- _TASK DESCRIPTION_: Output all the data exactly.

- _MATERIAL PROVIDED_:
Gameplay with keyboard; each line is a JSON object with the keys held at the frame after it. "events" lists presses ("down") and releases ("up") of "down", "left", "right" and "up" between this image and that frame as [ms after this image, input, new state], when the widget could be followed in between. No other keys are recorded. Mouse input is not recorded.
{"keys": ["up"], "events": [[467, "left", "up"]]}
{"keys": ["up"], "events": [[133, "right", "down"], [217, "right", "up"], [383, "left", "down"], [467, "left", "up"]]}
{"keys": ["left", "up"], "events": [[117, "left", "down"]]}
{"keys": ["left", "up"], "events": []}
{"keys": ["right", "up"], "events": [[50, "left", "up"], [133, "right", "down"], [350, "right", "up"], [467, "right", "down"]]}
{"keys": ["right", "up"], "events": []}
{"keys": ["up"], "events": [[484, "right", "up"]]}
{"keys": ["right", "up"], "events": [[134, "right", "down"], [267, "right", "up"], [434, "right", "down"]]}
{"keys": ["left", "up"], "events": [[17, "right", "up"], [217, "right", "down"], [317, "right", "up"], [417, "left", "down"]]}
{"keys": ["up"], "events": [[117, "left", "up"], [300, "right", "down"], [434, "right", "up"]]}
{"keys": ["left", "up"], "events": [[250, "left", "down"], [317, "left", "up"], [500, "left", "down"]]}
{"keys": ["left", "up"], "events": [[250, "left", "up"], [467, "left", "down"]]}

- _SOLUTION TO THE EXERCISE_:
Gameplay with keyboard; each line is a JSON object with the keys held at the frame after it. "events" lists presses ("down") and releases ("up") of "down", "left", "right" and "up" between this image and that frame as [ms after this image, input, new state], when the widget could be followed in between. No other keys are recorded. Mouse input is not recorded.
{"keys": ["up"], "events": [[467, "left", "up"]]}
{"keys": ["up"], "events": [[133, "right", "down"], [217, "right", "up"], [383, "left", "down"], [467, "left", "up"]]}
{"keys": ["left", "up"], "events": [[117, "left", "down"]]}
{"keys": ["left", "up"], "events": []}
{"keys": ["right", "up"], "events": [[50, "left", "up"], [133, "right", "down"], [350, "right", "up"], [467, "right", "down"]]}
{"keys": ["right", "up"], "events": []}
{"keys": ["up"], "events": [[484, "right", "up"]]}
{"keys": ["right", "up"], "events": [[134, "right", "down"], [267, "right", "up"], [434, "right", "down"]]}
{"keys": ["left", "up"], "events": [[17, "right", "up"], [217, "right", "down"], [317, "right", "up"], [417, "left", "down"]]}
{"keys": ["up"], "events": [[117, "left", "up"], [300, "right", "down"], [434, "right", "up"]]}
{"keys": ["left", "up"], "events": [[250, "left", "down"], [317, "left", "up"], [500, "left", "down"]]}
{"keys": ["left", "up"], "events": [[250, "left", "up"], [467, "left", "down"]]}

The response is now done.